Lost in the Mix
Cancer Bats are a provocatively-named band from Toronto. They are usually classified as hardcore punk, but you wouldn’t know it from their fifth full-length album, Searching for Zero. This is not to say that the Bats aren’t loud or aggressive, but their music bears little resemblance to the fast, straightforward hardcore of yore, and is completely distinct from wild-eyed revivalism of bands like Trash Talk and Ceremony. Cancer Bats have a diversified sound, one that incorporates sludge metal and its hard rock and blues undertones, along with some metallicized cues from modern punk. The resulting milieu is generally solid, but does not distinguish itself the way it might have, had a few things been different.
Opener “Satellite” bursts from the gate with enticing aromatics. There are notes of Cave In in the spacy elements, hints of Converge in the angular riffage, and traces of good modern punk like Refused and Million Dead in the vocals and general energy of the song. However, the spectre that haunts Searching for Zero as a whole is immediately apparent as well: the mix. The sound is flat and distant, like Albini on an off day, and while it might bring back warm memories of Hard Volume, Face of Collapse or even In Utero, the mix is a poor fit for what Cancer Bats are playing here. Converge’s Kurt Ballou has set a standard for dangerous, jagged hardcore mixes, and it’s hard not to picture his approach – or something like it – greatly improving Searching for Zero’s impact.
The beginning of “True Zero” shows Cancer Bats at the closest to their “base sound” – if they have one – a sludgy punk ’n’ roll. “True Zero,” heavily viscous “Buds” and the other Nola-tinged tunes are generally well-written, and the Bats perform them with conviction and energy. However, here the mix rears its head again. Sludge is predicated on a bassy, basal thrum that makes palpable bodily impact. Even though the band do well with guitar tone and atmosphere, the one-size-fits-all dullness of the mix pushes everything back, robbing Cancer Bats’ genre-chameleonry of its true efficacy.
And yes, Cancer Bats are pretty genre-fluid at this point.
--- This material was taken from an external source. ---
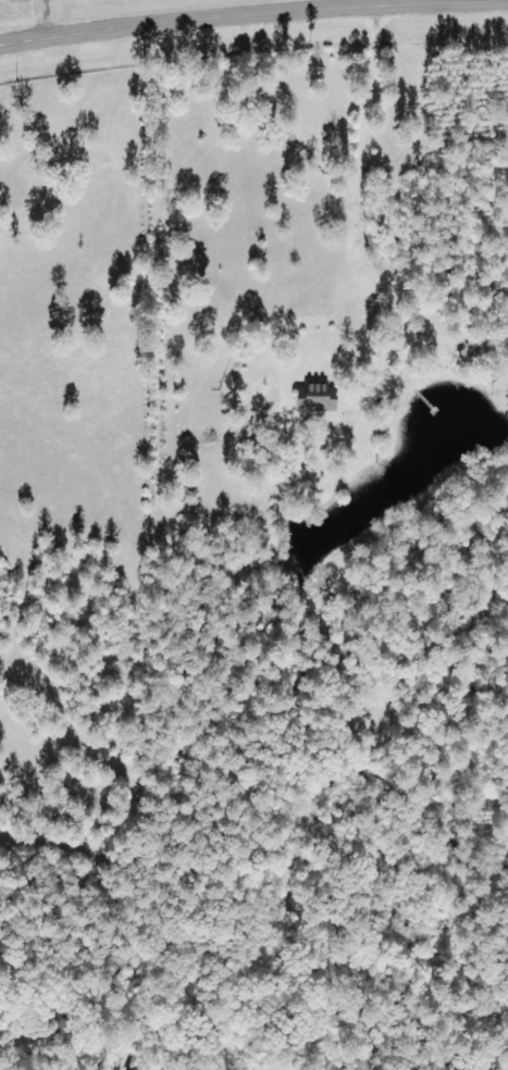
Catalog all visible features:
road: (227, 14)
building: (331, 395)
Progressive stemwinding is clearly not the goal here; Cancer Bats are playing with Play-Doh, not blocks. Oddly, there is only one real punk rock rave-up on the album – “All Hail” – and even that kinda sounds like the opener off Eyehategod’s latest. Elsewhere, “Dusted” is a well-executed foray into menacing, almost psychedelic atmospherics, and closer “No More Bull Shit” shares glimpses of something majestic in its southern gothic lumberings.
Searching for Zero is a solid album, but the Hepatitis Bear in the room is the weak mix, which seems baffling in hindsight. Like an AIDS Wolf, it lurks near every part of the album and leaves the songs vulnerable to increased scrutiny, or worse, disinterest. Modern punks and sludge fans alike are used to their music hitting them with the force of a Gout Wildebeest, and without that sweet collision, Cancer Bats have a much harder sell to make. Searching for Zero is worth a listen based on its vitality and musical merit, but fans would be wise to keep their ears open for news of a remaster.